Este ano é ano de censos em Portugal. Os censos são uma ferramenta indispensável e cientifica que nos permite não só analisar a realidade presente como também verificar tendências, movimentos sociais, lacunas de infraestruturas, alterações ao tecido social, entre muitas outras análises possíveis. Através de correlações, podem averiguar-se relações de causa/efeito que sem os dados fornecidos pelos censos serão impossíveis ou pelo menos muito difíceis de vislumbrar. Num país moderno e organizado, as informações estatísticas fornecidas pelos censos devem servir de base para decisões políticas importantes, tanto a nível regional como nacional. Bem vindos ao maravilhoso mundo das estatísticas.
Contudo, como estes estudos acontecem apenas de 10 em 10 anos, se a sua implementação não for adequada à realidade ou se o questionário do censo não reflectir a realidade da população alvo, perde-se – para além de muito dinheiro – uma oportunidade única de se conseguirem atingir os objectivos indicados no parágrafo anterior. Por outras palavras, se o questionário não permitir uma caracterização o mais exacta possível da população os resultados das análises aos dados obtidos serão sempre incompletos, insuficientes ou, mais grave ainda, enganadores.
Ora, parece-me que a caracterização da religião da população portuguesa prevista para os Censos 2011 é francamente decepcionante. Decepcionante porque se baseia em preconceitos culturais que não podem caber num estudo com esta importância e envergadura. Embora, de acordo com “Programa de Acção para os Censos 2011″ do Instituto Nacional de Estatística (INE), os Censos em Portugal se realizem de acordo com as normalizações internacionais, parece-me que, no que diz respeito ao capítulo específico da religião, se optou por uma implementação minimalista dessas mesmas normalizações.

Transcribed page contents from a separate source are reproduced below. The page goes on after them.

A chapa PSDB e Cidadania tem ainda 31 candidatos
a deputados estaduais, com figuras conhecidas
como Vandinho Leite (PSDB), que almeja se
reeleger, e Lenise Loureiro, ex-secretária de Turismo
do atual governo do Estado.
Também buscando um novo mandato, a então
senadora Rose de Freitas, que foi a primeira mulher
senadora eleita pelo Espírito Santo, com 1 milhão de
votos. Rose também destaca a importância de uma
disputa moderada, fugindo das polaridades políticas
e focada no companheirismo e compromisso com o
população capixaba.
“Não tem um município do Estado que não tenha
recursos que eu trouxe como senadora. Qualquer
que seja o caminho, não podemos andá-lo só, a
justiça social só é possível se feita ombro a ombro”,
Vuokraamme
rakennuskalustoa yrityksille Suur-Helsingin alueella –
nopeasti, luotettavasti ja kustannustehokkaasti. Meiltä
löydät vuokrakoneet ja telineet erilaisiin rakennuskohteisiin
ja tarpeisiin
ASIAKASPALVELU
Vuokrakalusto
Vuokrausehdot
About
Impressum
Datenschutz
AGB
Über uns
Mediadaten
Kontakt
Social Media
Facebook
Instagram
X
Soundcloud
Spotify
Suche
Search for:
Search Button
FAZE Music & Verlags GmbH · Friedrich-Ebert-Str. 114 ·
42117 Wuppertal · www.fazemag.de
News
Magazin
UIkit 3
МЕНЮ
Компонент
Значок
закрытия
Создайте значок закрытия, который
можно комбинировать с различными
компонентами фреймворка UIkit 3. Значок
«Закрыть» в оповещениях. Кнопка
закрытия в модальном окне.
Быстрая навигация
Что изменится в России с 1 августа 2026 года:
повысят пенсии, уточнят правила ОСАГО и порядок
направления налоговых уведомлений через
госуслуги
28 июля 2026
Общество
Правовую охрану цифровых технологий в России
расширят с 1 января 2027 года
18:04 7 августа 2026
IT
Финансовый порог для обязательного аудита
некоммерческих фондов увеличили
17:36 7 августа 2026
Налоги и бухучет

Para os censos de 2011, eis as opções (modalidades) disponíveis no quadro de questionário individual referente à variável religião:
•Católica
•Ortodoxa
•Protestante
•Outra cristã
•Judaica
•Muçulmana
•Outra não cristã
•Sem religião
Estas opções demonstram uma completa ignorância quanto ao fenómeno religioso em Portugal e impedem qualquer tipo de análise face às tendências perceptíveis na nossa sociedade através de outros factores. Através deste leque de opções constata-se que:
•Ateus, agnósticos e indivíduos crentes mas sem religião específica são todos parte da mesma modalidade!
•A comunidade chinesa que cresceu imenso em Portugal nos últimos anos é ignorada ao não serem descriminados o Budismo e o Taoísmo
•A comunidade oriunda do subcontinente indiano (e também de Moçambique) é igualmente ignorada ao não se considerar o Hinduísmo
•A importância de igrejas protestantes específicas a que pertencem milhares de emigrantes brasileiros e às quais muitos portugueses têm aderido é também ignorada
Com este curto leque de variáveis possíveis será impossível responder a várias questões, nomeadamente:
•Qual a percentagem de ateus em Portugal?

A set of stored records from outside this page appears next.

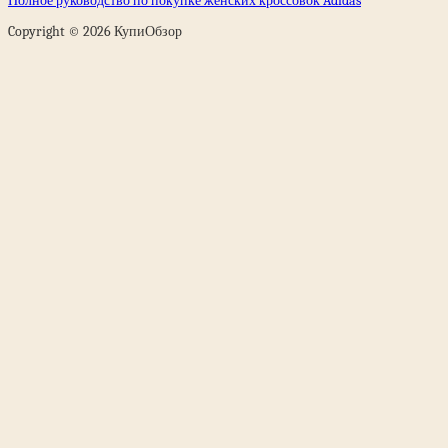
Полное руководство по покупке женских кроссовок Adidas
Copyright © 2026 КупиОбзор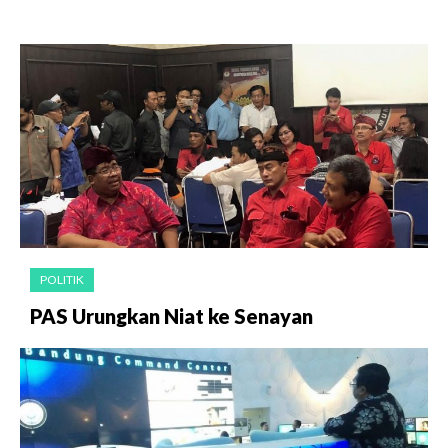
POLITIK
PAS Urungkan Niat ke Senayan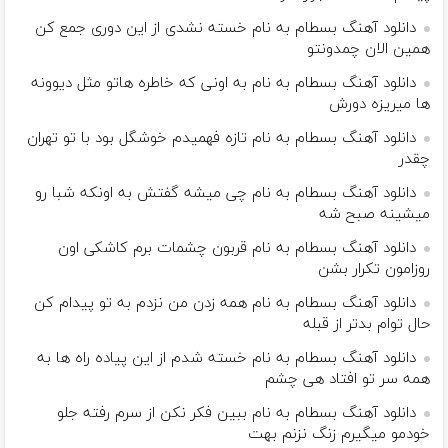
دانلود آهنگ بسطام به نام خسته نشدی از این دوری جمع کن
همین الان چمدونتو
دانلود آهنگ بسطام به نام به اونی که خاطره هاتو مثل دیوونه
ها میریزه دورش
دانلود آهنگ بسطام به نام تازه فهمیدم خوشگل بود با تو تهران
چقدر
دانلود آهنگ بسطام به نام چی میشه گفتش به اونکه شبا رو
میشینه صبح شه
دانلود آهنگ بسطام به نام قربون چشمات برم کاشکی اون
روزامون تکرار بشن
دانلود آهنگ بسطام به نام همه زدن من نزدم به تو پیدام کن
حال توام بدتر از قبله
دانلود آهنگ بسطام به نام خسته شدم از این پیاده راه ها به
همه سر تو افتاد هی چشم
دانلود آهنگ بسطام به نام ببین فکر نکن از سرم رفته جلو
خودمو میگیرم زنگ نزنم بهت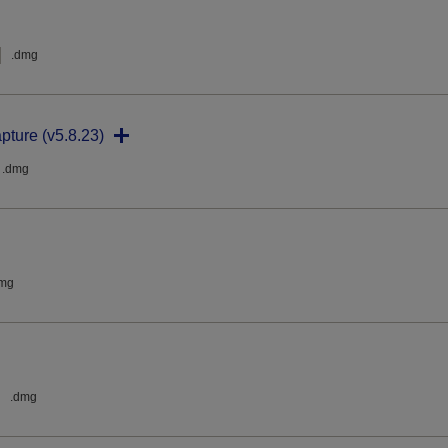
.dmg
pture (v5.8.23)
.dmg
dmg
.dmg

•Qual a percentagem de agnósticos em Portugal?
•Qual a real relação entre as diversas denominações cristãs?
•Qual a relação de tendências entre as diversas variáveis?
•Como podemos correlacionar os movimentos migratórios com a taxa de sucesso de cada variável de religião?
Enfim, muitas outras questões ficam por responder. Infelizmente, uma pesquisa sobre religião no site do INE permite-nos constatar que não existe nenhum estudo sobre o fenómeno religioso em Portugal. Pelos vistos, tudo ficará assim por mais uma boa dezena de anos uma vez que com o questionário aprovado para os Censos 2011 não se conseguirá responder às questões fundamentais que um estudo sério colocaria.